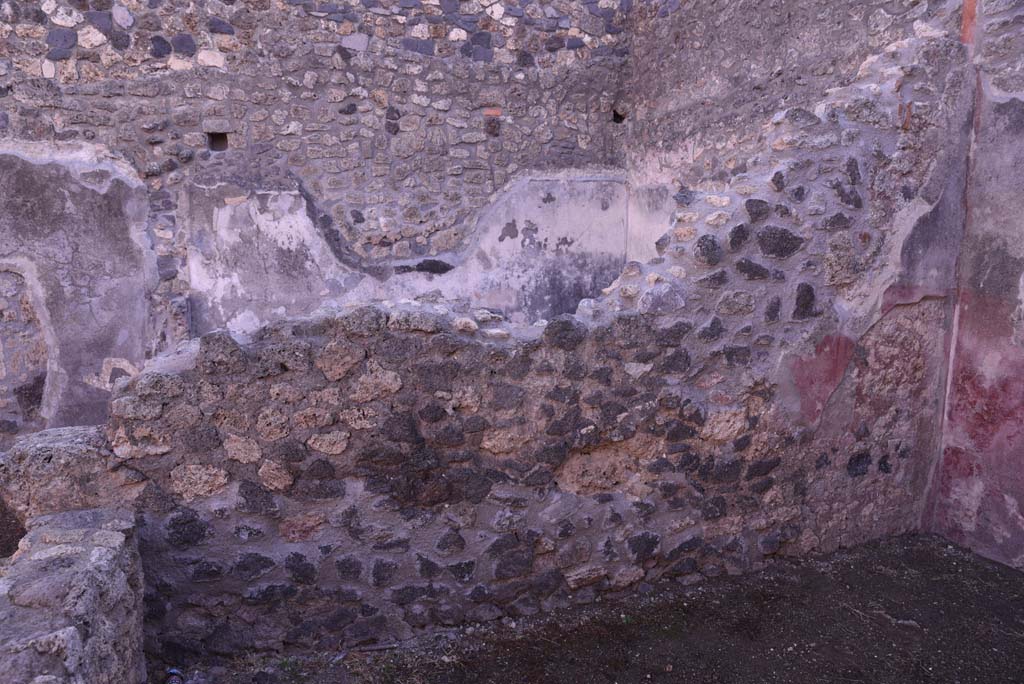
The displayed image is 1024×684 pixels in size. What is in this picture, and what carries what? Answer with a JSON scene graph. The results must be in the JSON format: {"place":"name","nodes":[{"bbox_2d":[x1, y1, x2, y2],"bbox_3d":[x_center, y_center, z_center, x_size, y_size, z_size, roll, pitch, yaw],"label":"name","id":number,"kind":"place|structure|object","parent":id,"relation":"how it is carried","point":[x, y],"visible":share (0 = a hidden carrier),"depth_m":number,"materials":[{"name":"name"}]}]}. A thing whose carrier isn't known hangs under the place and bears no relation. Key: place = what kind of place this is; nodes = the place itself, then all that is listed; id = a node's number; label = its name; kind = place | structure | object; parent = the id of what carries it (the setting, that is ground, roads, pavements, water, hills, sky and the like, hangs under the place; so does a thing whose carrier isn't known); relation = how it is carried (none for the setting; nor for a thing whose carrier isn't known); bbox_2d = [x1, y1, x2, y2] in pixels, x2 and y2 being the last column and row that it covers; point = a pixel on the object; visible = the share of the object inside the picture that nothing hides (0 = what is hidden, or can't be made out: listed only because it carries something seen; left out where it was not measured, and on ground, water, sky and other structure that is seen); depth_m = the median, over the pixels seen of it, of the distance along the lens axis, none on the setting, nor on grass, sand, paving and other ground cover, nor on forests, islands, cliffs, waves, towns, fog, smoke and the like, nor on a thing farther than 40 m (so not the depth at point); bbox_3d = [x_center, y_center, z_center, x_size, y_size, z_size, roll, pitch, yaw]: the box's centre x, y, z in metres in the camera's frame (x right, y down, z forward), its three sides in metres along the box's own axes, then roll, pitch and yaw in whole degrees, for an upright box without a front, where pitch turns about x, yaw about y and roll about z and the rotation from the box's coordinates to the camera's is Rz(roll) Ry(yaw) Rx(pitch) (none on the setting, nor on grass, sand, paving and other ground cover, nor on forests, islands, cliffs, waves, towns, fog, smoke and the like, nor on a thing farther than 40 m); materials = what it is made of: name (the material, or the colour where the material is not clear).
{"place":"outdoors","nodes":[
{"label":"outdoors","id":0,"kind":"place"},
{"bbox_2d":[0,506,146,683],"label":"low stone wall","id":1,"kind":"structure","parent":0,"point":[95,533],"depth_m":2.22,"materials":[{"name":"grey stone"}]},
{"bbox_2d":[0,425,140,526],"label":"stone block","id":2,"kind":"structure","parent":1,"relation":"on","point":[73,449],"depth_m":2.75,"materials":[{"name":"grey stone"}]},
{"bbox_2d":[0,0,632,438],"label":"stone wall","id":3,"kind":"structure","parent":0,"point":[169,68],"depth_m":5.50,"materials":[{"name":"grey stone"}]},
{"bbox_2d":[207,131,228,151],"bbox_3d":[-2.313,-1.556,5.373,0.185,0.171,0.264,-3,10,-22],"label":"wall opening","id":4,"kind":"object","parent":3,"relation":"in","point":[215,138],"visible":0.5,"depth_m":5.39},
{"bbox_2d":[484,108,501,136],"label":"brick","id":5,"kind":"object","parent":3,"relation":"in","point":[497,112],"visible":0.87,"depth_m":5.85,"materials":[{"name":"red brick"}]},
{"bbox_2d":[612,109,625,123],"bbox_3d":[1.002,-2.136,6.558,0.189,0.161,0.231,-3,10,-22],"label":"wall hole","id":6,"kind":"object","parent":3,"relation":"in","point":[616,116],"visible":0.57,"depth_m":6.56,"materials":[{"name":"black stone"}]},
{"bbox_2d":[101,28,979,662],"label":"stone wall","id":7,"kind":"structure","parent":0,"point":[754,198],"depth_m":3.31,"materials":[{"name":"grey stone"}]},
{"bbox_2d":[159,532,1023,683],"label":"dirt ground","id":8,"kind":"structure","parent":0,"point":[998,571],"materials":[{"name":"brown soil"}]},
{"bbox_2d":[165,667,184,683],"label":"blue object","id":9,"kind":"object","parent":8,"relation":"on","point":[173,671],"visible":0.93,"depth_m":2.80,"materials":[{"name":"metal"}]},
{"bbox_2d":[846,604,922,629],"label":"twig","id":10,"kind":"object","parent":8,"relation":"on","point":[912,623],"visible":0.88,"depth_m":3.36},
{"bbox_2d":[623,0,952,264],"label":"stone wall","id":11,"kind":"structure","parent":0,"point":[684,100],"depth_m":5.32,"materials":[{"name":"grey stone"}]},
{"bbox_2d":[929,0,1023,569],"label":"pink wall","id":12,"kind":"structure","parent":0,"point":[1022,298],"depth_m":3.82,"materials":[{"name":"paint"}]}
]}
● ● ● ●
▶ Work required
Print all records word for word, no images.

▶ Reply to the task
The displayed image is 1024×684 pixels in size. What is in this picture, and what carries what? Answer with a JSON scene graph. The results must be in the JSON format: {"place":"name","nodes":[{"bbox_2d":[x1, y1, x2, y2],"bbox_3d":[x_center, y_center, z_center, x_size, y_size, z_size, roll, pitch, yaw],"label":"name","id":number,"kind":"place|structure|object","parent":id,"relation":"how it is carried","point":[x, y],"visible":share (0 = a hidden carrier),"depth_m":number,"materials":[{"name":"name"}]}]}. A thing whose carrier isn't known hangs under the place and bears no relation. Key: place = what kind of place this is; nodes = the place itself, then all that is listed; id = a node's number; label = its name; kind = place | structure | object; parent = the id of what carries it (the setting, that is ground, roads, pavements, water, hills, sky and the like, hangs under the place; so does a thing whose carrier isn't known); relation = how it is carried (none for the setting; nor for a thing whose carrier isn't known); bbox_2d = [x1, y1, x2, y2] in pixels, x2 and y2 being the last column and row that it covers; point = a pixel on the object; visible = the share of the object inside the picture that nothing hides (0 = what is hidden, or can't be made out: listed only because it carries something seen; left out where it was not measured, and on ground, water, sky and other structure that is seen); depth_m = the median, over the pixels seen of it, of the distance along the lens axis, none on the setting, nor on grass, sand, paving and other ground cover, nor on forests, islands, cliffs, waves, towns, fog, smoke and the like, nor on a thing farther than 40 m (so not the depth at point); bbox_3d = [x_center, y_center, z_center, x_size, y_size, z_size, roll, pitch, yaw]: the box's centre x, y, z in metres in the camera's frame (x right, y down, z forward), its three sides in metres along the box's own axes, then roll, pitch and yaw in whole degrees, for an upright box without a front, where pitch turns about x, yaw about y and roll about z and the rotation from the box's coordinates to the camera's is Rz(roll) Ry(yaw) Rx(pitch) (none on the setting, nor on grass, sand, paving and other ground cover, nor on forests, islands, cliffs, waves, towns, fog, smoke and the like, nor on a thing farther than 40 m); materials = what it is made of: name (the material, or the colour where the material is not clear).
{"place":"outdoors","nodes":[
{"label":"outdoors","id":0,"kind":"place"},
{"bbox_2d":[0,506,146,683],"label":"low stone wall","id":1,"kind":"structure","parent":0,"point":[95,533],"depth_m":2.22,"materials":[{"name":"grey stone"}]},
{"bbox_2d":[0,425,140,526],"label":"stone block","id":2,"kind":"structure","parent":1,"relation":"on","point":[73,449],"depth_m":2.75,"materials":[{"name":"grey stone"}]},
{"bbox_2d":[0,0,632,438],"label":"stone wall","id":3,"kind":"structure","parent":0,"point":[169,68],"depth_m":5.50,"materials":[{"name":"grey stone"}]},
{"bbox_2d":[207,131,228,151],"bbox_3d":[-2.313,-1.556,5.373,0.185,0.171,0.264,-3,10,-22],"label":"wall opening","id":4,"kind":"object","parent":3,"relation":"in","point":[215,138],"visible":0.5,"depth_m":5.39},
{"bbox_2d":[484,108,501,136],"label":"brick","id":5,"kind":"object","parent":3,"relation":"in","point":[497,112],"visible":0.87,"depth_m":5.85,"materials":[{"name":"red brick"}]},
{"bbox_2d":[612,109,625,123],"bbox_3d":[1.002,-2.136,6.558,0.189,0.161,0.231,-3,10,-22],"label":"wall hole","id":6,"kind":"object","parent":3,"relation":"in","point":[616,116],"visible":0.57,"depth_m":6.56,"materials":[{"name":"black stone"}]},
{"bbox_2d":[101,28,979,662],"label":"stone wall","id":7,"kind":"structure","parent":0,"point":[754,198],"depth_m":3.31,"materials":[{"name":"grey stone"}]},
{"bbox_2d":[159,532,1023,683],"label":"dirt ground","id":8,"kind":"structure","parent":0,"point":[998,571],"materials":[{"name":"brown soil"}]},
{"bbox_2d":[165,667,184,683],"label":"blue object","id":9,"kind":"object","parent":8,"relation":"on","point":[173,671],"visible":0.93,"depth_m":2.80,"materials":[{"name":"metal"}]},
{"bbox_2d":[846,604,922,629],"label":"twig","id":10,"kind":"object","parent":8,"relation":"on","point":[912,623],"visible":0.88,"depth_m":3.36},
{"bbox_2d":[623,0,952,264],"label":"stone wall","id":11,"kind":"structure","parent":0,"point":[684,100],"depth_m":5.32,"materials":[{"name":"grey stone"}]},
{"bbox_2d":[929,0,1023,569],"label":"pink wall","id":12,"kind":"structure","parent":0,"point":[1022,298],"depth_m":3.82,"materials":[{"name":"paint"}]}
]}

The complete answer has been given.